- **Document section**
┄┄┄┄┄┄┄┄┄┄┄┄┄┄┄┄┄┄┄┄
Law Commission view:

  • The Law Commission has said that a person should not be charged with sedition for “merely expressing a thought that is not in consonance with the policy of the Government of the day”.
  • It has said that the stringent sedition law should be invoked only in cases “where intention” behind the act is to “disrupt public order or to overthrow the Government with violence and illegal means”.

 

 

Who is an Anti-Indian? (JNU case)

Likewise, mere expressions of hate, and even contempt for one’s government, are not sedition. When a person is dubbed “anti-Indian”, it is distasteful to India’s citizenry, but then to be “anti-Indian” is not a criminal offence, and it is definitely not “sedition”.

 

Freedom of dissent vs sedition:

Citizens in India are free to criticise their governments at the Centre or in the states — which they do quite frequently, and boldly and fearlessly as well; as they must, because that is what a participatory democracy is all about.

 

Related issue:

Section 295A (“deliberate and malicious acts, intended to outrage religious feelings of any class by insulting its religion or religious beliefs”) was found to be constitutional in the Ramjilal Modi case (1957)

 

What can be done?

  1. Baliable: all speech-related offences should be made bailable offences; this would lessen the harmful impact of using arrest and custody as a way of harassing anyone exercising their rights under Article 19(1)(a).
  2. Non Cognisable: the offences should be made non-cognisable so that there is at least a judicial check on the police acting on the basis of politically motivated complaints.
  3. Prior Government Sanction: For some laws it is mandatory under Section 196(1) of the Code of Criminal Procedure to obtain prior sanction of the government before taking cognisance of the offences. This needs to be extended to the offence of sedition under Section 124A.
  4. Burden of proof: In the case of hate speech, it is important to raise the burden of proof on those who claim that their sentiments are hurt rather than accept them at face value.
  5. Deterring action: And finally, it is crucial that courts begin to take action against those who bring malicious complaints against speech acts.

 

What SC has to say?
┄┄┄┄┄┄┄┄┄┄┄┄┄┄┄┄┄┄┄┄
(Recorded data)
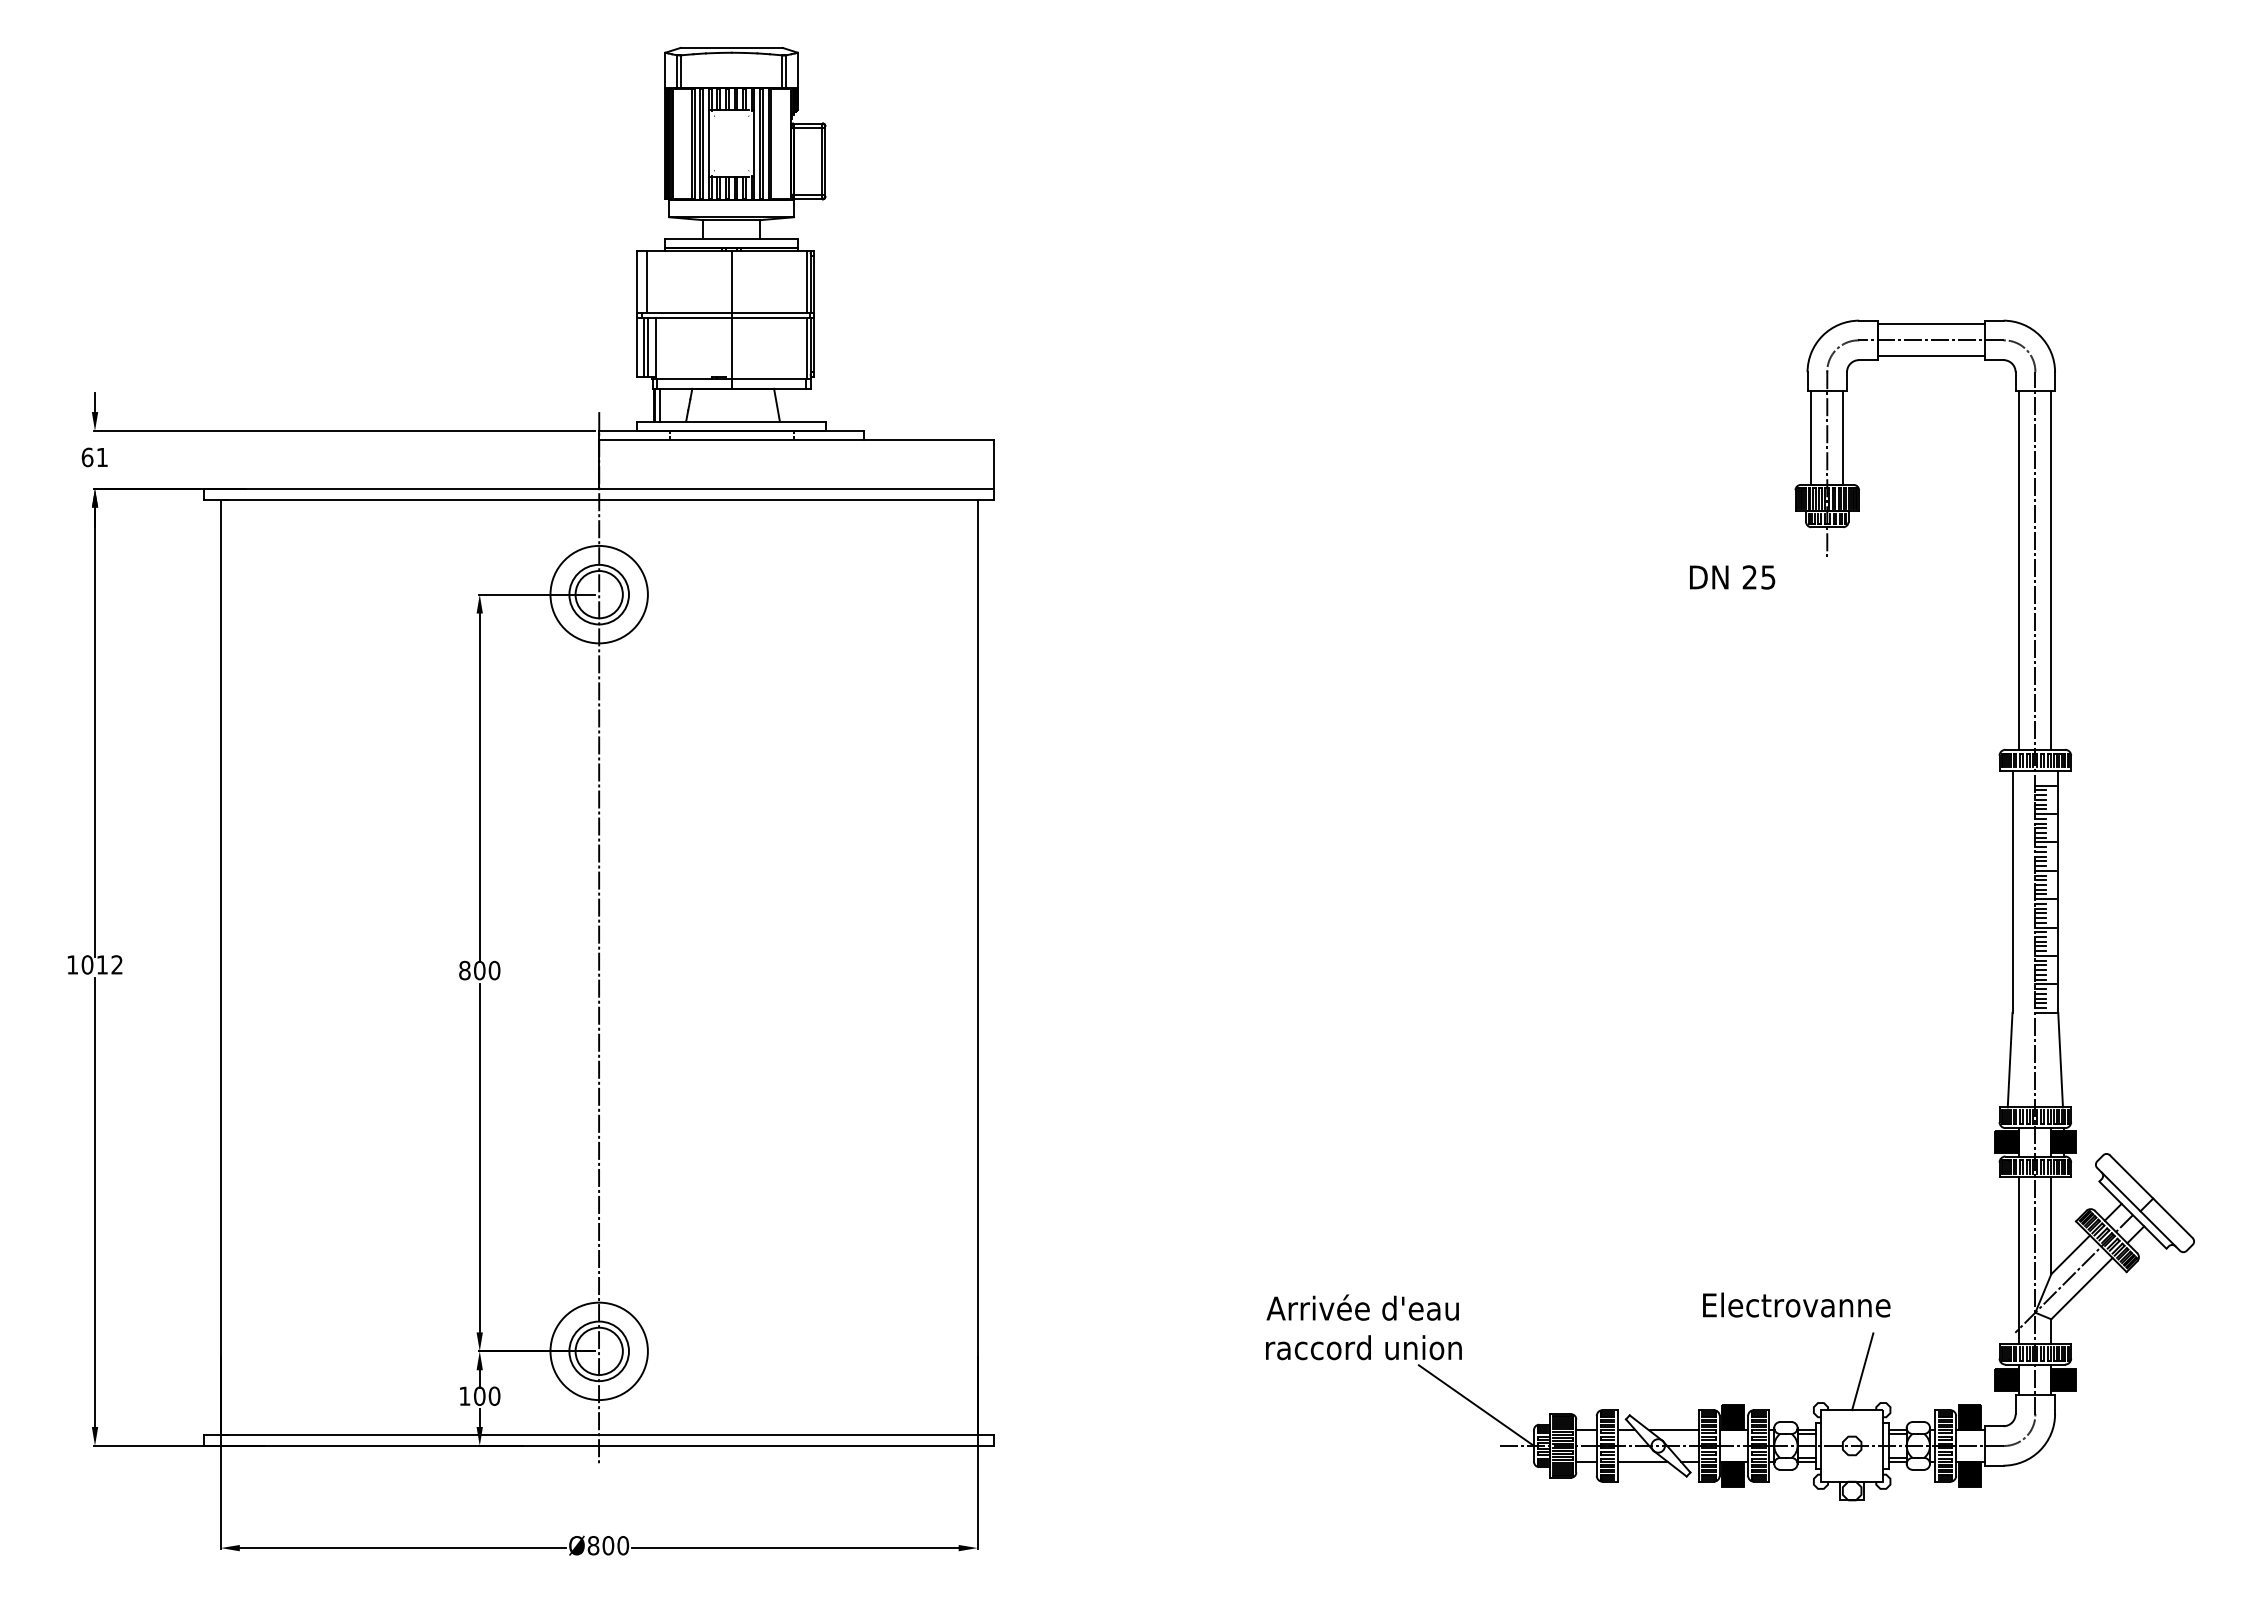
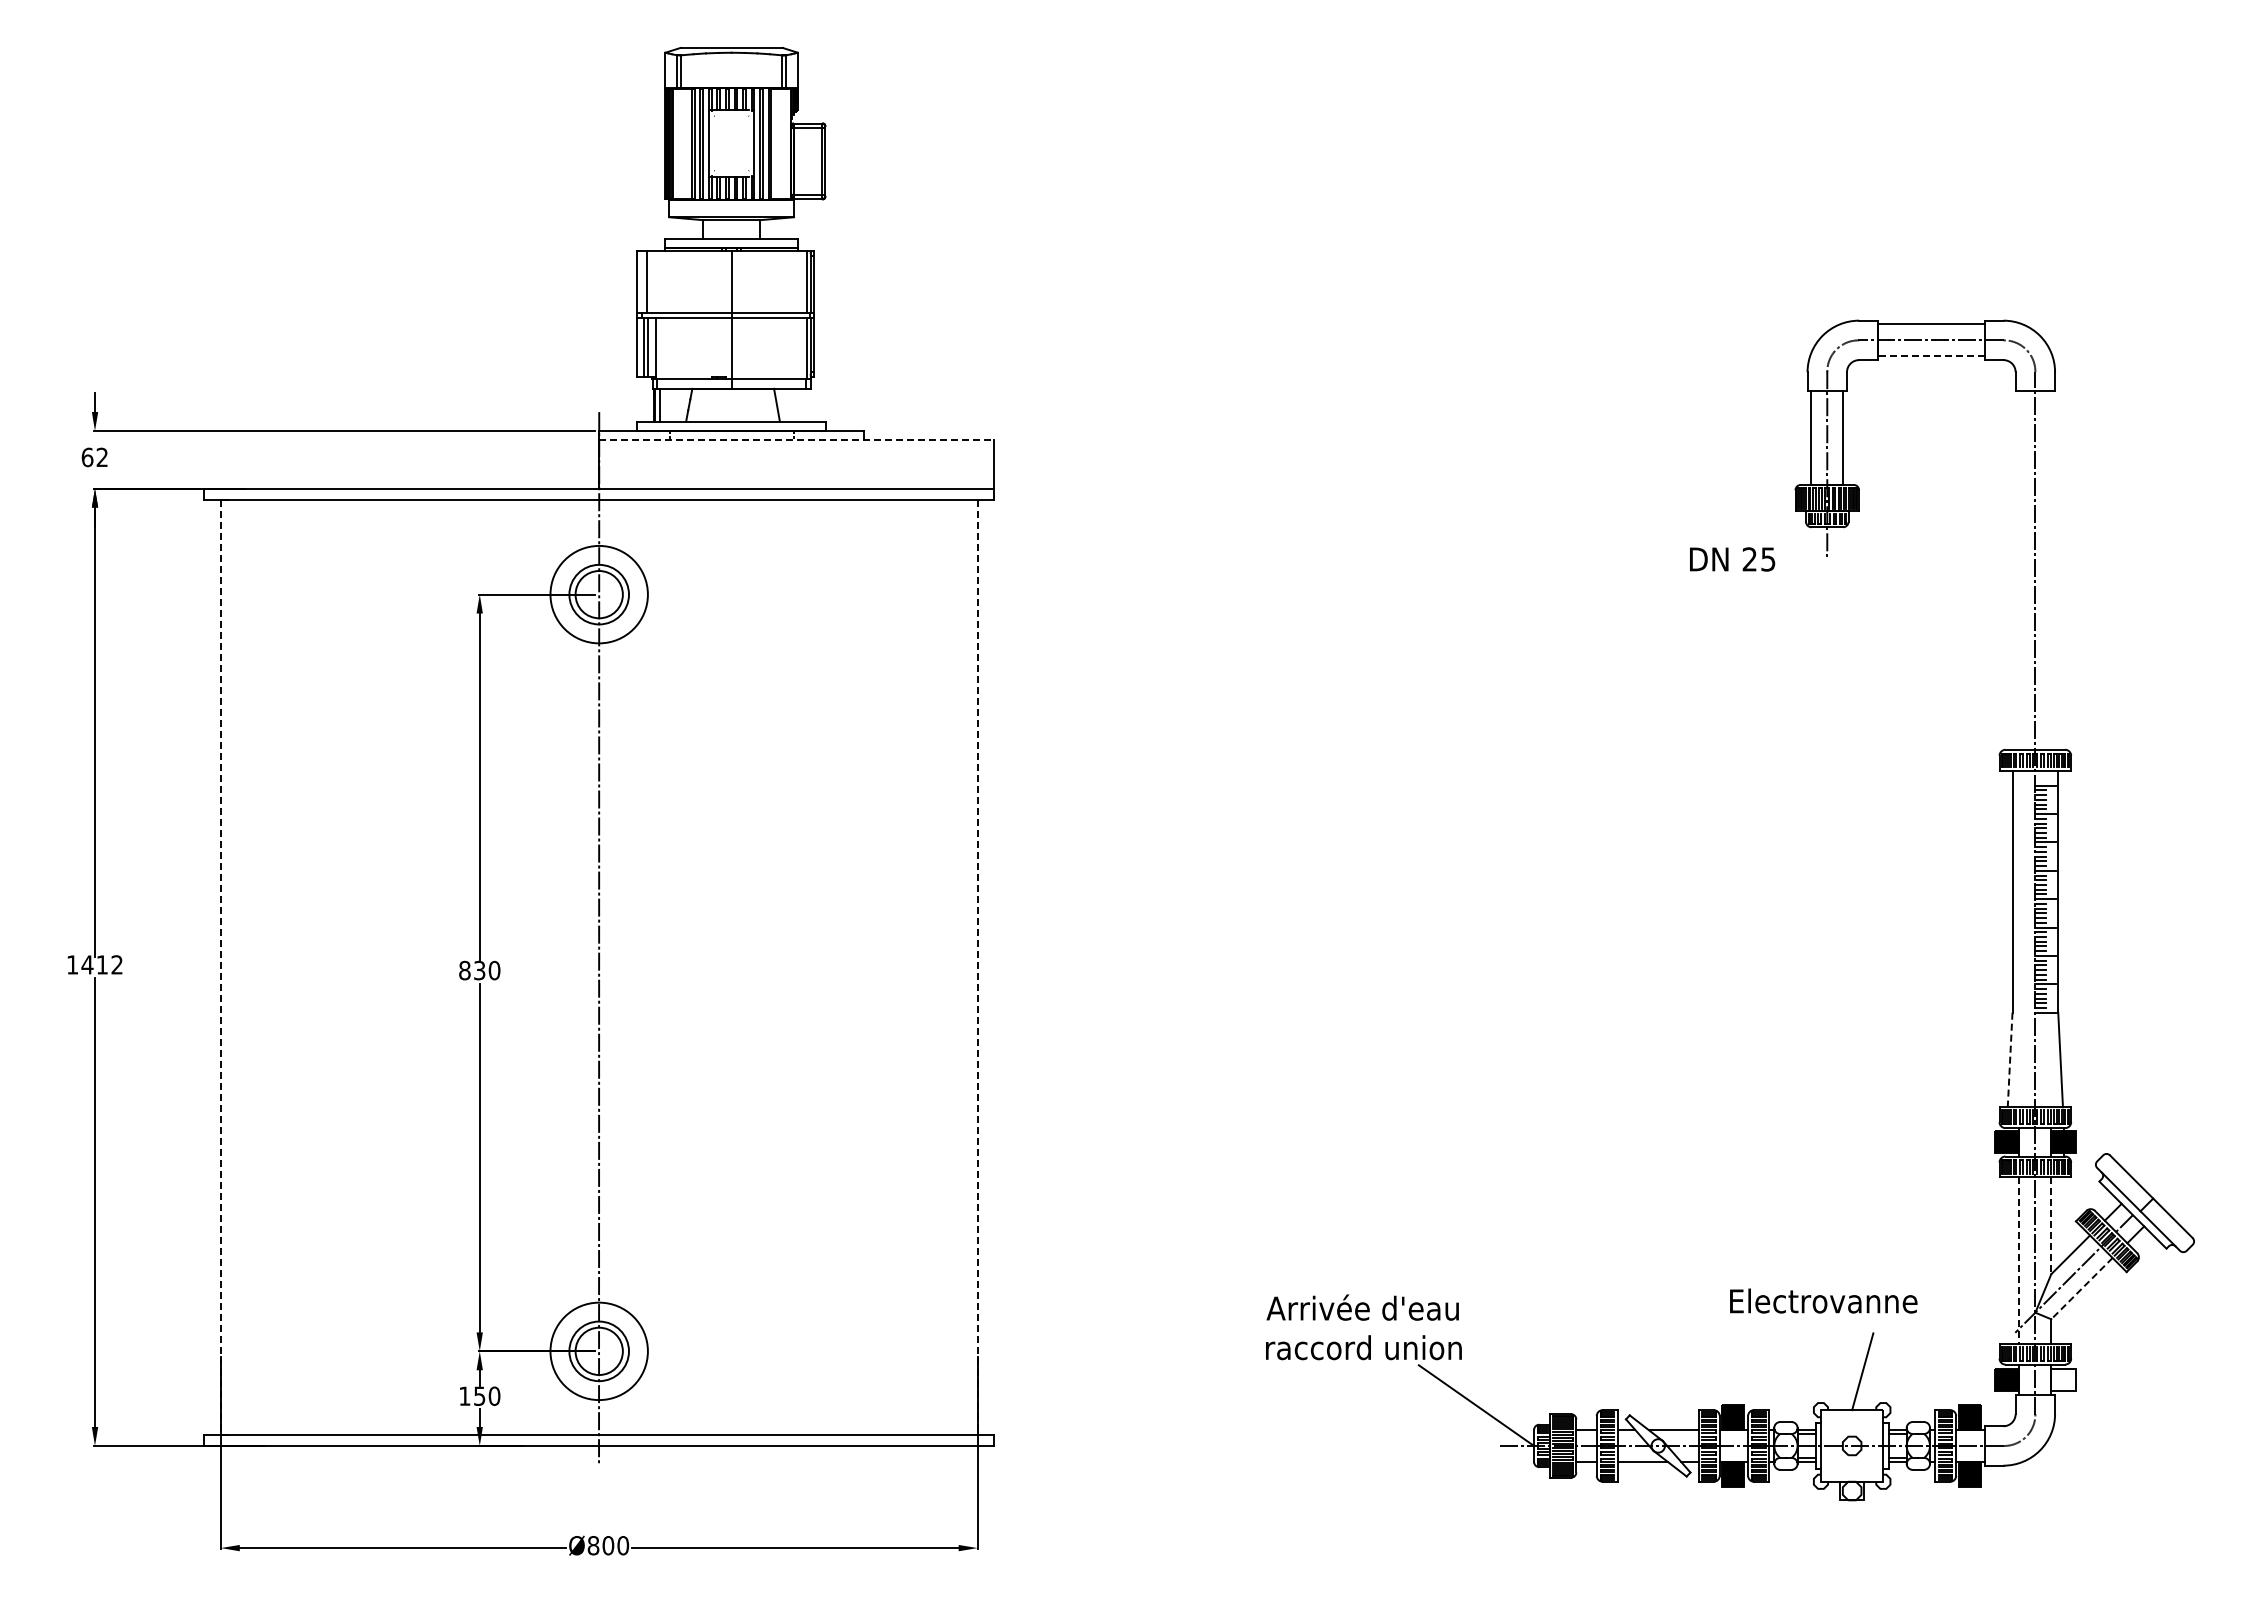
line at (1930, 356): solid -> dashed
line at (797, 440): solid -> dashed
text at (101, 456): 61 -> 62
line at (2019, 570): present -> none
line at (2051, 570): present -> none
text at (1732, 577) position: (1732, 577) -> (1732, 559)
text at (87, 964): 1012 -> 1412
line at (220, 967): solid -> dashed
line at (977, 967): solid -> dashed
text at (479, 970): 800 -> 830
line at (2010, 1060): solid -> dashed
line at (2051, 1226): solid -> dashed
line at (2019, 1261): solid -> dashed
line at (2081, 1289): solid -> dashed
text at (1796, 1304) position: (1796, 1304) -> (1823, 1300)
fill at (2063, 1379): present -> none
text at (479, 1395): 100 -> 150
┄┄┄┄┄┄┄┄┄┄┄┄┄┄┄┄┄┄┄┄
- **Short problem 1**
According to the notes on sedition law, why should speech-related offenses be made non-cognizable?
- **Short problem 2**
Write the next part of the notes on sedition law, picking up after their final heading.

- **Right answer 1**
Making them non-cognizable would create at least a judicial check on police who act on politically motivated complaints.

- **Right answer 2**
  • The Supreme Court has clarified that sedition charges cannot be brought against a person merely for raising a voice against the government or its policies
  • The authorities, while dealing with offences under Section 124A of the Indian Penal Code, shall be guided by the principles laid down by the Constitution Bench in Kedar Nath Singh vs State of Bihar.
  • The court had clarified in its 1962 verdict that a “citizen has a right to say or write whatever he likes about the government, or its measures, by way of criticism or comment, so long as he does not incite people to violence against the government established by law or with the intention of creating public disorder”
  • The court had clarified that comments, however strongly worded, expressing disapproval of government actions, without exciting those feelings which generate the inclination to cause public disorder by acts of violence was not sedition.
  • The court had pointed out two essential ingredients required to establish the crime of sedition:
    • The acts must be intended to have the “effect of subverting the government” by violent means.
    • The acts must be intended to create disorder or disturbance of public peace and order by resort to violence and must incite violence
  • What is the case? Citing misuse of law, petitioner wanted SC to direct government to amend the Act. Facts are : 47 cases of sedition were filed in 2014 alone and 58 people arrested in connection with these cases. SC refused to give directions.